Hint: We come to find that in some reactions the rate is found to be independent of the reactant concentration. The rates of zero-order reactions do not change with increasing nor decreasing reactant’s concentrations. Thus, the rate of the reaction is equal to the rate constant of the reaction which differs from first-order reactions and second-order reactions.

Complete answer:
Let’s introduce the term Chemical Kinetics.
Chemical kinetics is a topic in Physical Chemistry that deals with helping students know the different aspects of a chemical reaction. In addition, the term ‘kinetics’ deals with the rate of change of quantity.
You would be wondering what are the rate of formations and disappearances? Let’s check it out.
In a chemical reaction, as the reaction is found to proceed the amount of the reactants decreases and the amount of products increases.
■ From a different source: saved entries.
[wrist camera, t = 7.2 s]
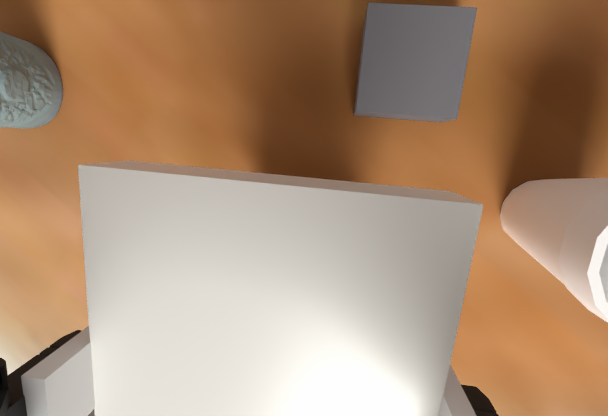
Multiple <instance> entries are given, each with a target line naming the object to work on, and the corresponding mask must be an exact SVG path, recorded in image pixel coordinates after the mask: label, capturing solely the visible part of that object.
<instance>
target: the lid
mask: <svg viewBox="0 0 608 416" xmlns="http://www.w3.org/2000/svg"><path fill="white" fill-rule="evenodd" d="M78 172H79V186H80V201H81V216H82V231H83V245H84V260H85V275H86V290H87V304H88V319H89V334H90V342H91V355H92V370H93V384H94V399H95V416H439V411H440V406H441V401H442V397H443V394H444V391H445V386H446V381H447V376H448V372H449V367H450V362H451V357H452V353H453V348H454V343H455V338H456V333H457V329H458V324H459V319H460V314H461V310H462V305H463V300H464V295H465V291H466V286H467V281H468V276H469V271H470V267H471V262H472V257H473V252H474V248H475V243H476V238H477V233H478V228H479V224H480V219H481V214H482V209H483V204H481V203H478V202H476V201H473V200H471V199H469V198H466V197H464V196H461V195H459V194H457V193H454V192H452V191H444V190H434V189H423V188H413V187H402V186H392V185H381V184H371V183H360V182H350V181H340V180H329V179H319V178H308V177H298V176H287V175H277V174H266V173H256V172H246V171H235V170H225V169H214V168H204V167H193V166H183V165H173V164H162V163H152V162H141V161H131V160H130V161H118V162H106V163H93V164H81V165H78Z"/></svg>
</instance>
One must understand that the rate of overall reaction depends on the rate at which the rate at which the products are formed, or the reactants are consumed.
The rate of formation of products and rate of disappearance of reactants can be calculated from the slope of curves for products and reactants, if a graph is plotted between the concentration of reactants and products and time.
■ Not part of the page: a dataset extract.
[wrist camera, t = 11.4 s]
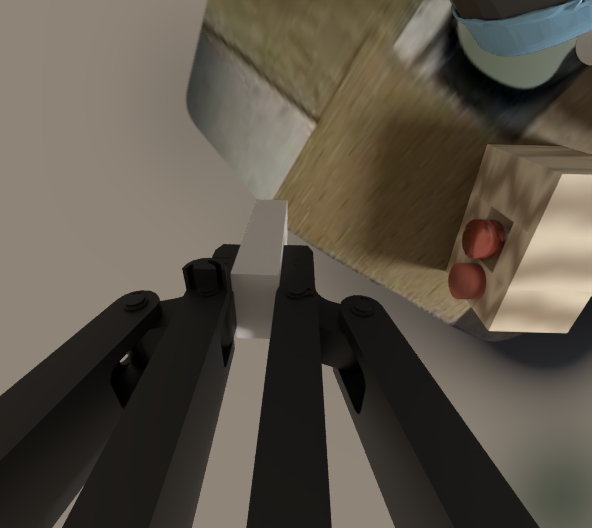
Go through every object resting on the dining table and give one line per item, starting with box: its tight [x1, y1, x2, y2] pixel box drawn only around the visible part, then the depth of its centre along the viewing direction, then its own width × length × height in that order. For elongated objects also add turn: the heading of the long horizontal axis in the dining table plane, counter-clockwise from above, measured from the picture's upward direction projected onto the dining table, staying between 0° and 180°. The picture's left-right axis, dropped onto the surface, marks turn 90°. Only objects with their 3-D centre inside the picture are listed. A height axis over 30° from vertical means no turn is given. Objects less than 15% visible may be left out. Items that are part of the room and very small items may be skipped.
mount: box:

The total rate of reaction may be or may also not be equal to the rate of formations and disappearances.
For the given question let’s write the equation.
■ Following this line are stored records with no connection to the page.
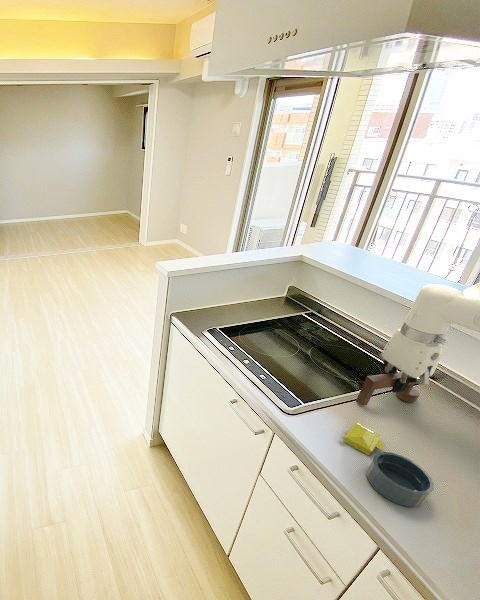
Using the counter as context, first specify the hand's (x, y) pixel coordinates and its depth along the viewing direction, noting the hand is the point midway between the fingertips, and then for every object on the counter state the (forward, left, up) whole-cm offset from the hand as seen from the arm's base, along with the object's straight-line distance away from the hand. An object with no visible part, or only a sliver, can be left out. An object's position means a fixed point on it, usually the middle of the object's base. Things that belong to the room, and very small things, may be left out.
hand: (392, 387), depth 91 cm
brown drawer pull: (0, 0, -5) cm, 5 cm away
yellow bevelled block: (+18, +11, -5) cm, 22 cm away
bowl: (+21, +22, -5) cm, 31 cm away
\[2N{{H}_{3}}\to {{N}_{2}}+3{{H}_{2}}\]
So, the rate of reaction for decomposition of ammonia can be given as follows:
\[\dfrac{dK}{dt}=-\dfrac{1}{2}\dfrac{d(N{{H}_{3}})}{dt}=\dfrac{d({{N}_{2}})}{dt}=\dfrac{1}{3}\dfrac{d({{H}_{2}})}{dt}\]
Where K is the rate constant.
So, the rate of appearance of ${{N}_{2}}=\dfrac{dK}{dt}=\dfrac{d({{N}_{2}})}{dt}=2\times {{10}^{-4}}mole\text{ litr}{{\text{e}}^{-1}}{{\sec }^{-1}}$
And the rate of appearance of ${{H}_{2}}=\dfrac{d({{H}_{2}})}{dt}=3\times \dfrac{dK}{dt}=3\times 2\times {{10}^{-4}}mole\text{ litr}{{\text{e}}^{-1}}{{\sec }^{-1}}=6\times {{10}^{-4}}mole\text{ litr}{{\text{e}}^{-1}}{{\sec }^{-1}}$

Therefore, the correct option is (C) .

Note:
We should keep in mind that the coefficients if the product and the reactants should not be left as that would result in different answers. Thus, special care needs to be taken while writing the rate of reaction for decomposition of ammonia or any other chemical equation.